→ **Trecho do texto**:
▼

05 Novembro 2024
A Igreja falhou ao lidar com os abusos aos olhos dos seus próprios especialistas: “Nada do que fizermos será suficiente para curar completamente o que aconteceu”. O presidente da Pontifícia Comissão para a Tutela dos Menores, o cardeal Sean O'Malley, escolheu palavras fortes esta semana ao apresentar o primeiro relatório global antiabuso da Igreja Católica. “Sabemos que vocês estão fartos de palavras vazias”, dirigiu-se o ex-arcebispo de Boston às pessoas afetadas.
A reportagem é de Severina Bartonitschek, publicada por katolisch.de, 01-11-2024.
No entanto, ficaram desapontados com o relatório piloto, que se destina a examinar a implementação de medidas de proteção do Direito Canônico nas Igrejas católicas locais. Uma das razões é a metodologia da revisão: as respectivas conferências episcopais do país são pesquisadas de forma padronizada – quer durante a sua visita regular ao Vaticano, quer a seu próprio pedido.
No atual período do relatório, houve 17 conferências episcopais em visitas regulares ad limina. No entanto, existem dúvidas sobre a fiabilidade de algumas afirmações. Por vezes, as representações dos bispos não correspondiam à realidade no terreno, de acordo com críticas de pessoas familiarizadas com a situação em alguns dos países listados. “Infelizmente, sabemos por experiência própria que os bispos nem sempre dizem a verdade”, diz Anne Barrett Doyle. Ela mantém o site BishopAccountability.org, um arquivo de casos de abuso clerical. A confiança nos autorrelatórios dos bispos é, portanto, um ponto fraco do relatório.
O especialista alemão em proteção contra abusos, Hans Zollner, vê a questão de forma semelhante: “Por razões não mencionadas, ainda não está claro quem criou esses feedbacks, com que experiência e com que nível de consciência do problema”. A questão da qualidade permanece em aberto ou pelo menos incompreensível. O diretor do Instituto de Salvaguarda, da Pontifícia Universidade Gregoriana, pede uma verificação por especialistas locais independentes no futuro. Conhecimento local específico também é necessário para a posterior classificação no relatório.
Com base nos suas pesquisas, a Pontifícia Comissão para a Tutela dos Menores planeia criar um quadro abrangente das medidas globais de proteção da Igreja dentro de cinco a seis relatórios anuais. Os resultados até agora mostram “um claro compromisso com a proteção” por parte de algumas Igrejas locais, enquanto outras estão apenas começando a “assumir a responsabilidade da igreja em relação a casos de abuso”.
No seu relatório, a comissão apela basicamente a mais transparência para as vítimas no que diz respeito aos seus procedimentos eclesiásticos, responsabilidades claras dentro das estruturas do Vaticano ao lidar com casos de abuso, procedimentos disciplinares simplificados e compensação para as pessoas afetadas.

▲

→ **Tarefas**:
- a) Passe para o inglês esta frase da reportagem sobre o relatório antiabuso da Igreja: "A confiança nos autorrelatórios dos bispos é, portanto, um ponto fraco do relatório."
- b) Retome a reportagem sobre o relatório antiabuso da Igreja a partir do ponto em que ela termina.

→ **Registros listados**:
▼

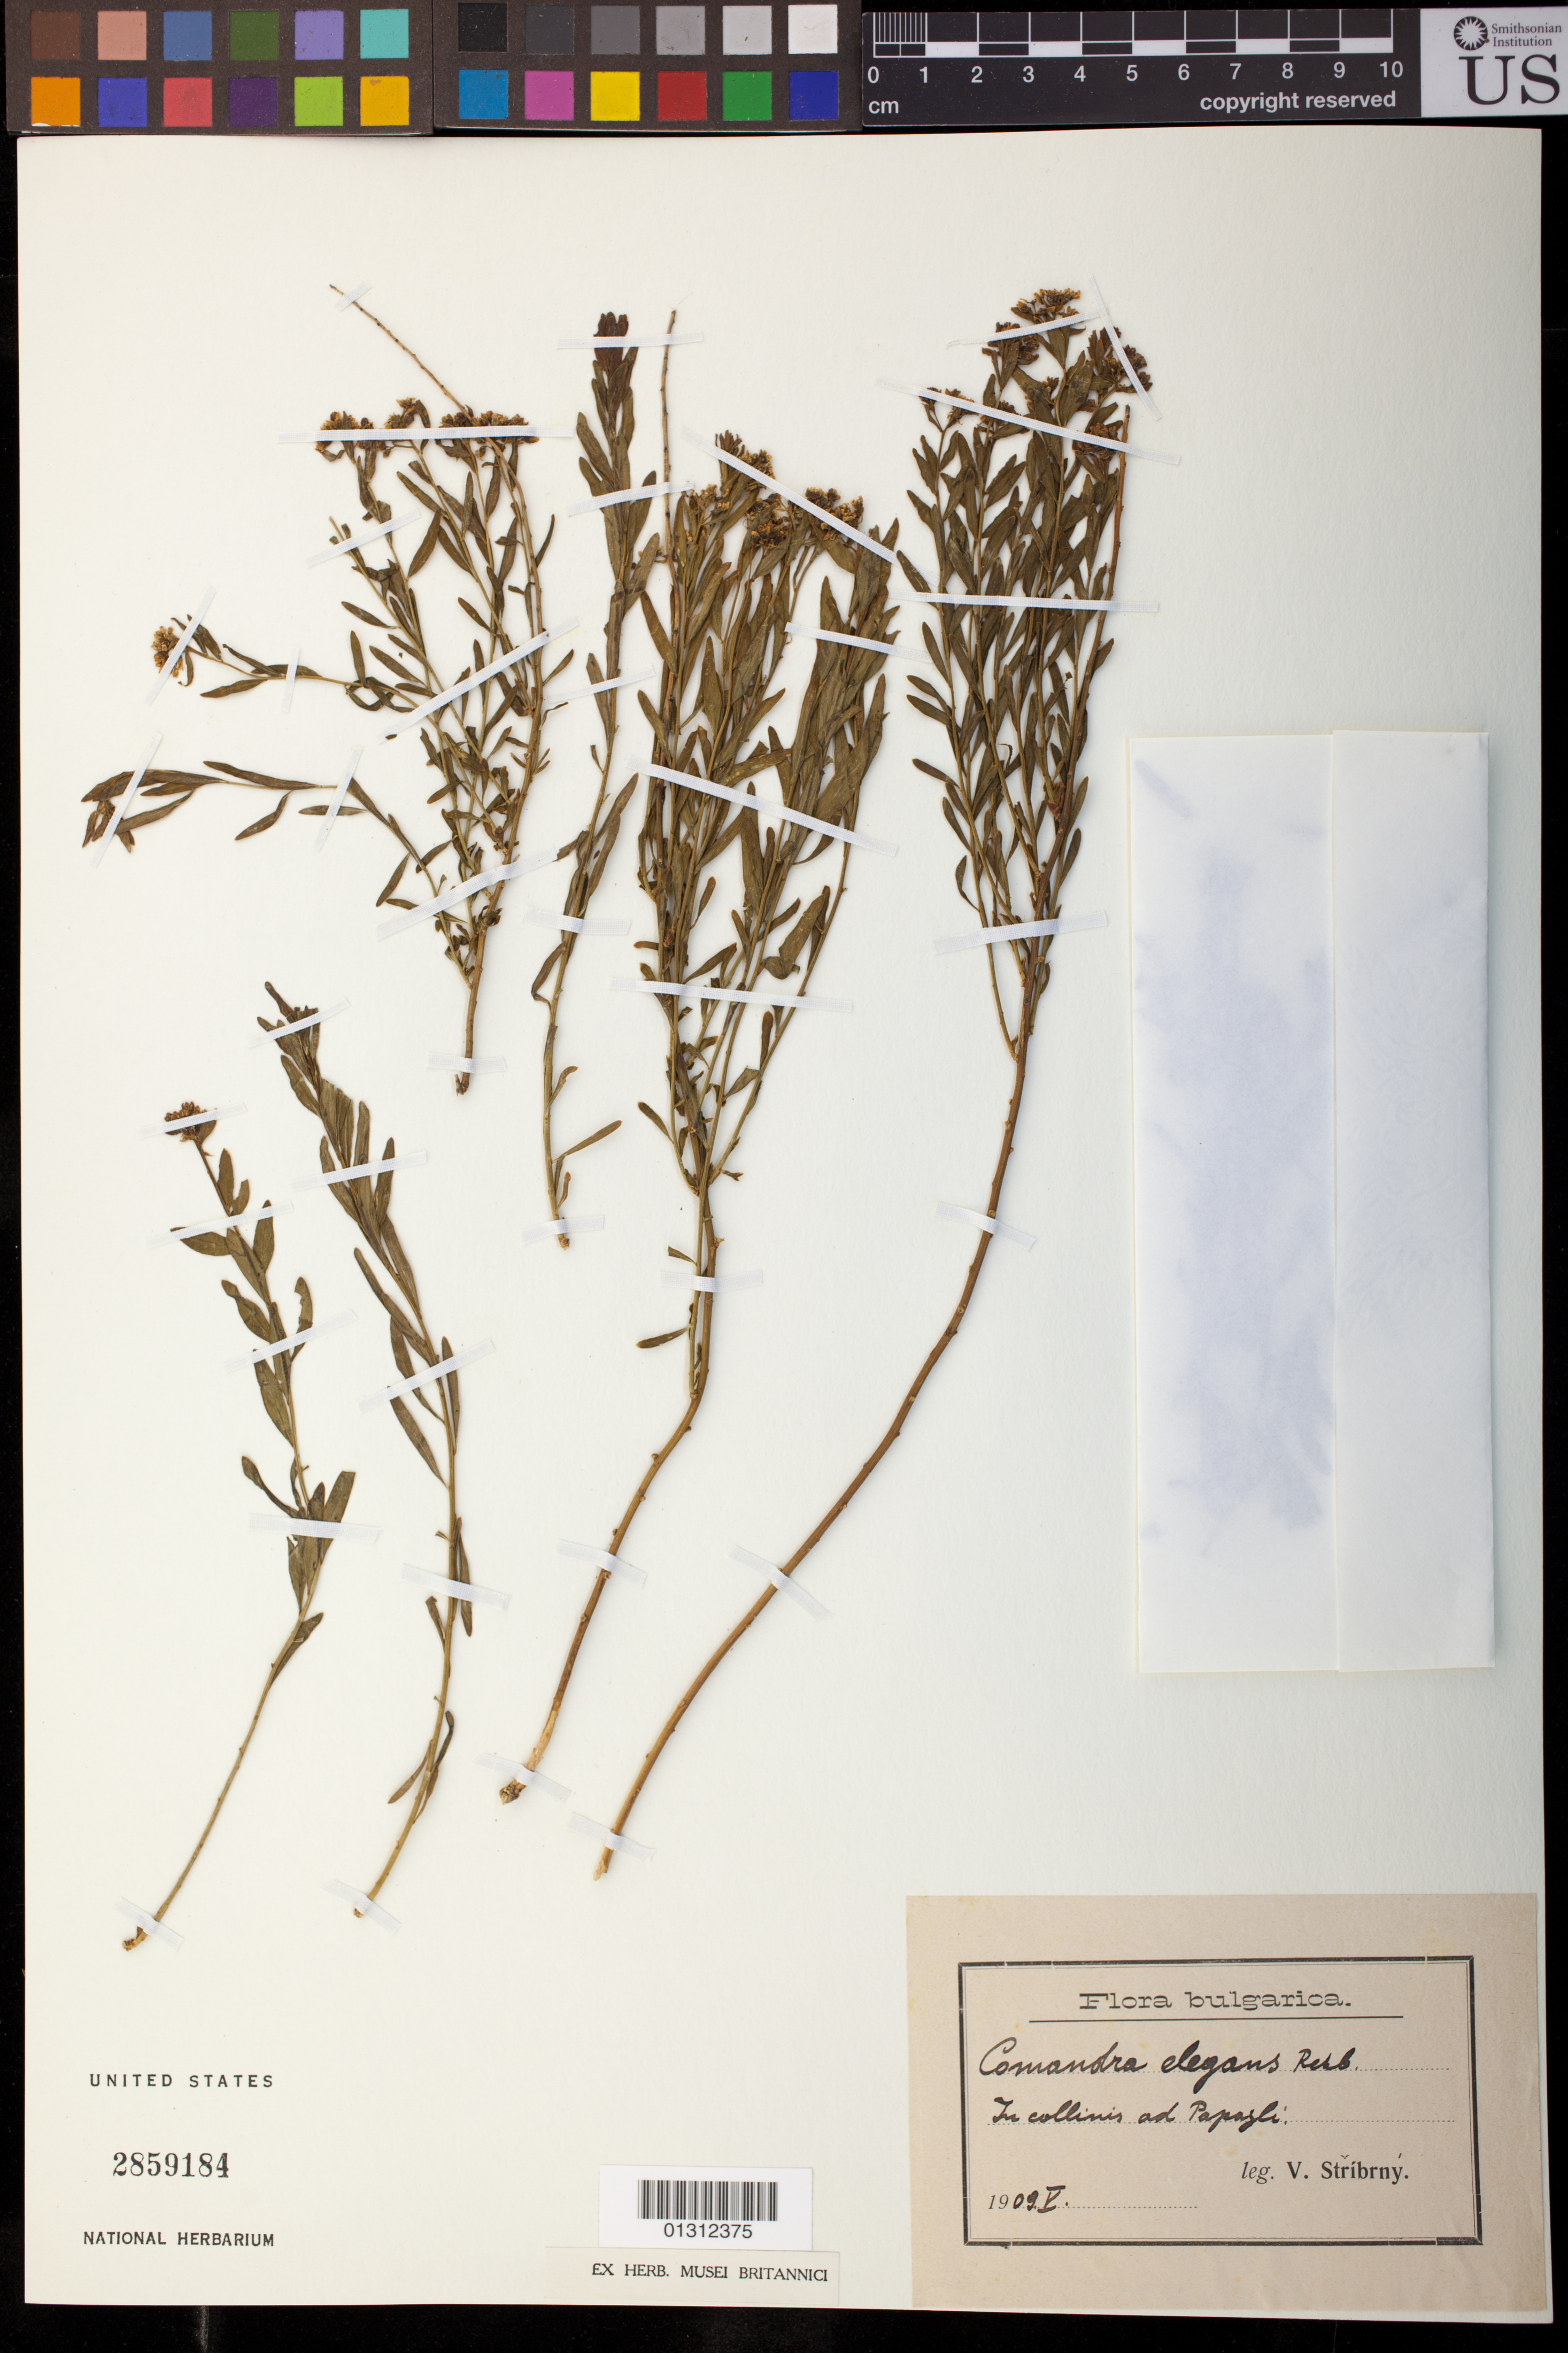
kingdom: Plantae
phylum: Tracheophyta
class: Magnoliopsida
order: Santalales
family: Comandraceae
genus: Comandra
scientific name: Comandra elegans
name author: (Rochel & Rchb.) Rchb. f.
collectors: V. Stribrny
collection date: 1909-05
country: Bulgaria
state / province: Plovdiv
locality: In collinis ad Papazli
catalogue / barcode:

▲

→ **Respostas esperadas**:
- a) Reliance on the bishops' self-reports is therefore a weak point of the report.

- b)
O americano Barrett Doyle considera estas exigências louváveis. Mas ela critica a falta de compreensão da realidade no local. “O único teste importante de proteção é se os bispos removem os abusadores”, disse Barrett Doyle. Mas a comissão está apenas a investigar se determinadas infraestruturas estão instaladas. “Embora tal visão geral tenha algum valor, ela também causa danos não intencionais. Ela obscurece a realidade da agressão sexual contínua e dos encobrimentos”, diz Barrett Doyle.
O relatório afirma que “não se destinava a ser um exame da frequência de abusos num contexto eclesial”. Houve falta de tempo e capacidade para isso, mas também de dados fiáveis em alguns países, especialmente sobre o número de crianças vítimas de abuso sexual. Espera-se que futuros relatórios abordem esta questão. "Isto poderia cumprir mais plenamente a função de auditoria a longo prazo da Comissão."
Além das conferências episcopais, o relatório trata das medidas em duas ordens religiosas e na organização humanitária Caritas. “As comunidades espirituais, que desempenham um papel importante em muitos países, não estão presentes, nem as universidades, escolas ou internatos católicos”, queixa-se Hans Zollner. “A questão da salvaguarda dos adultos em situações de vulnerabilidade, do abuso de mulheres religiosas ou do abuso espiritual deve ser abordada especificamente”. Ele esperava que o processo de elaboração de um relatório que refletisse adequadamente a situação real continuasse.
O cofundador da rede italiana de vítimas "Rete l'abuso", Francesco Zanardi, não vê mudanças concretas para as vítimas no relatório. O trabalho da comissão, um “castelo de cartas construído na areia”, contrasta totalmente com as opiniões das “vítimas, sobreviventes e associações”.
O presidente da Comissão, O'Malley, afirmou no lançamento que ainda havia muito a fazer. O homem de 80 anos chefia o comitê, que tem capacidades muito limitadas, desde que foi criado pelo Papa em 2014. Não se sabe quanto tempo durará o seu mandato. Os círculos do Vaticano suspeitam que o seu secretário, Luis Manuel Ali Herrera, será substituído. Independentemente disso, os próximos relatórios estão previstos para os próximos anos.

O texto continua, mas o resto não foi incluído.